9. Changes to This Privacy Policy

We may update this Privacy Policy from time to time to reflect changes in our practices or legal requirements. When we make material changes, we will:

Update the "Effective Date" at the top of this page
Notify you via in-app banner or email (if you have opted in)
Require your consent for significant changes (e.g., new data uses)

Your continued use of the App after changes constitutes acceptance of the updated policy. Check this page periodically for updates.

10. Contact Us

If you have questions, concerns, or requests regarding this Privacy Policy, please contact us:

Email: privacy@reluma.app
Support: https://ecomind-13ba8.web.app/support
App Developer: Reluma Team
Mailing Address: [Your business address for GDPR compliance]

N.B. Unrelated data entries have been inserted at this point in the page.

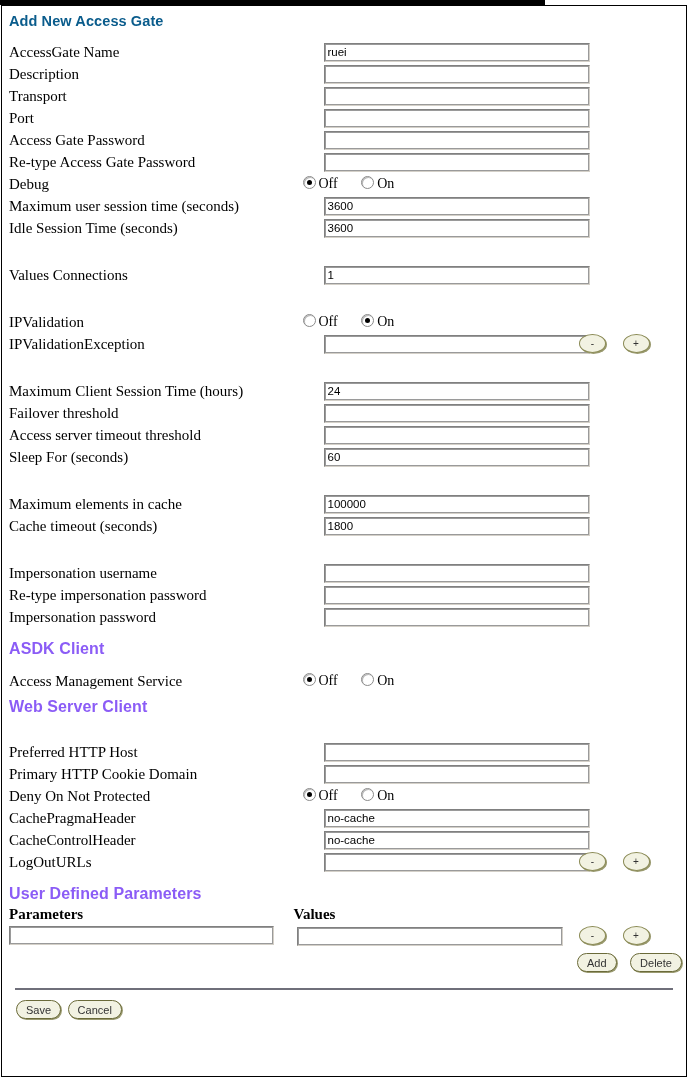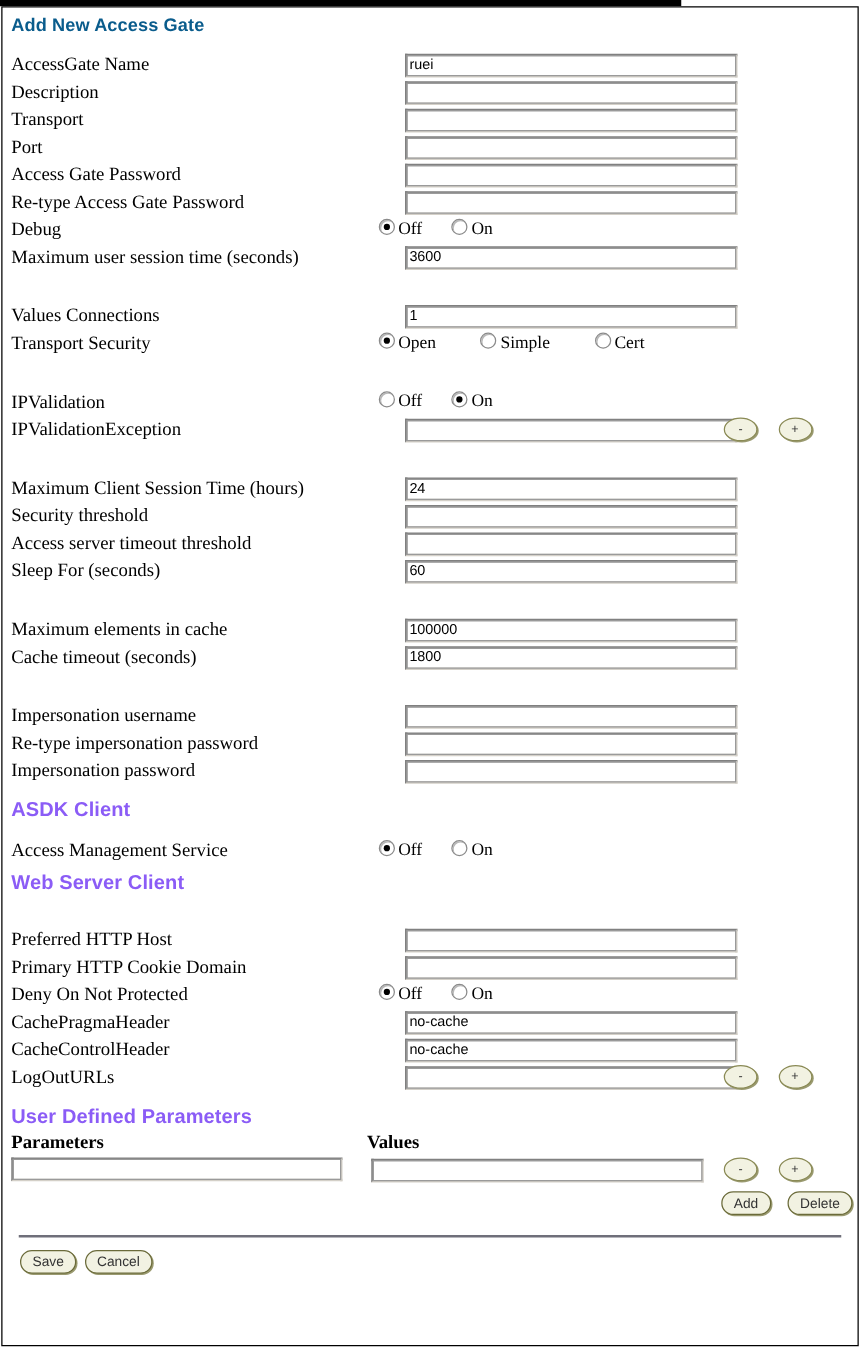--- a/index.html
+++ b/index.html
@@ -264,6 +264,12 @@
             <input class="tf" type="text" value="3600" style="">
           </span>
         </div>
+        <div class="row">
+          <span class="lbl">Idle Session Time (seconds)</span>
+          <span class="ctl">
+            <input class="tf" type="text" value="3600" style="">
+          </span>
+        </div>
       </div>
 
       <div class="gap"></div>

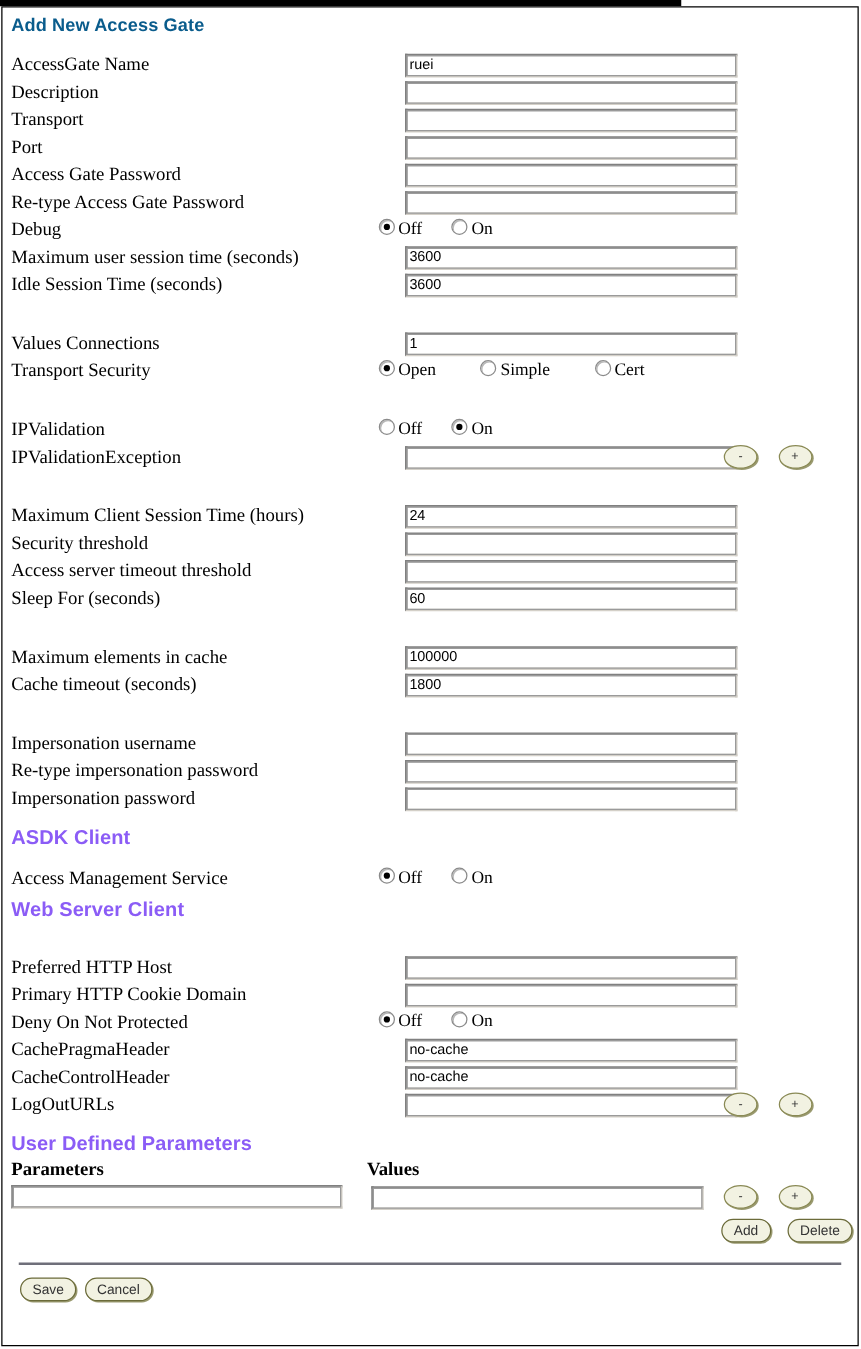--- a/index.html
+++ b/index.html
@@ -281,20 +281,6 @@
             <input class="tf" type="text" value="1" style="">
           </span>
         </div>
-        <div class="row">
-          <span class="lbl">Transport Security</span>
-          <span class="ctl radios">
-            <span class="radio-item wide">
-              <span class="rb on"></span><span>Open</span>
-            </span>
-            <span class="radio-item wide">
-              <span class="rb"></span><span>Simple</span>
-            </span>
-            <span class="radio-item">
-              <span class="rb"></span><span>Cert</span>
-            </span>
-          </span>
-        </div>
       </div>
 
       <div class="gap"></div>

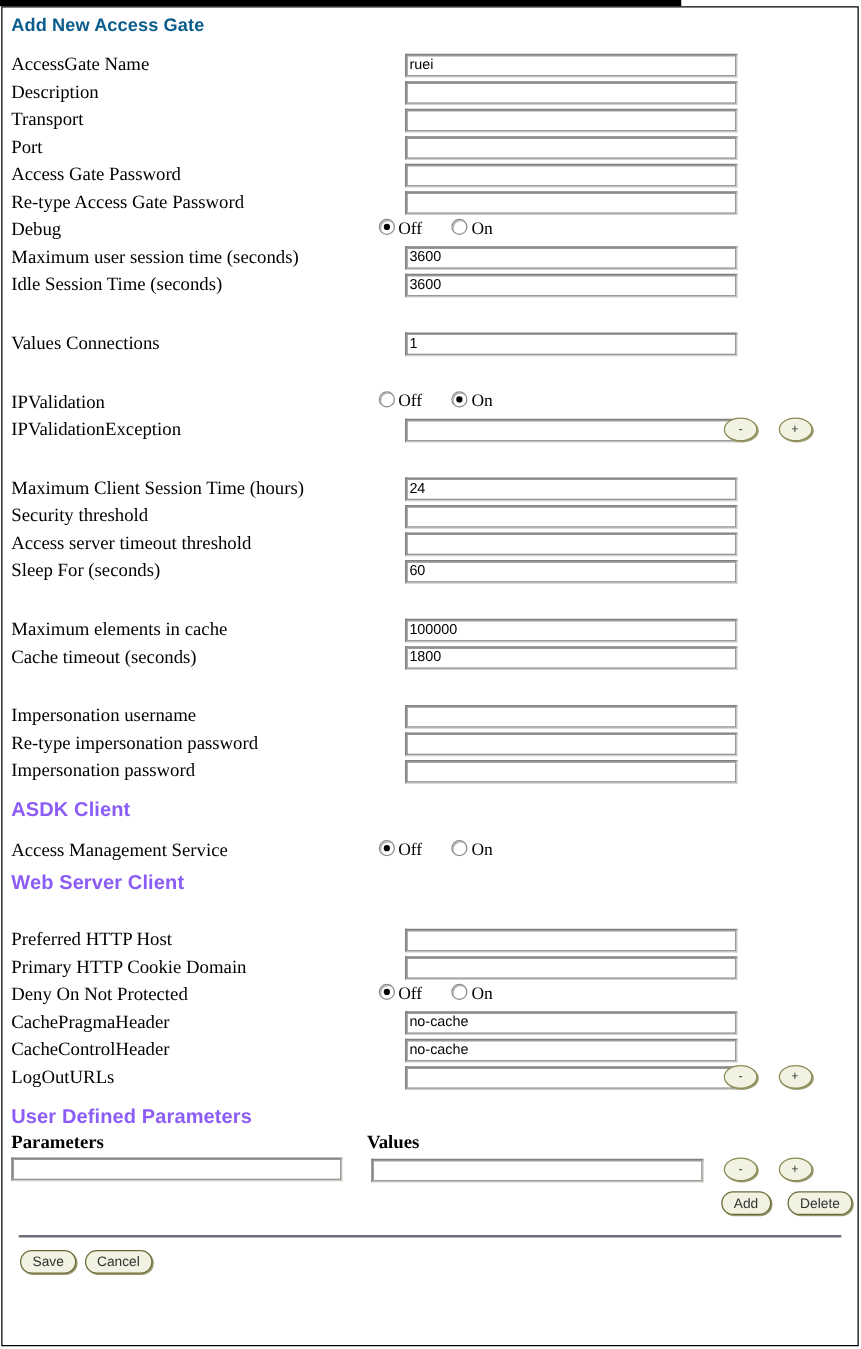--- a/index.html
+++ b/index.html
@@ -319,7 +319,7 @@
           </span>
         </div>
         <div class="row">
-          <span class="lbl">Security threshold</span>
+          <span class="lbl">Failover threshold</span>
           <span class="ctl">
             <input class="tf" type="text" value="" style="">
           </span>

Data Protection Officer (DPO): If you are in the EEA, you can contact our DPO at dpo@reluma.app.

11. Third-Party Links

The App may contain links to third-party websites or services (e.g., Google Sign-In). We are not responsible for the privacy practices of these third parties. Please review their privacy policies before providing any personal information.

12. Do Not Track (DNT)

Some browsers support "Do Not Track" (DNT) signals. The App does not currently respond to DNT signals. However, you can disable analytics in Settings → Privacy → Analytics to limit data collection.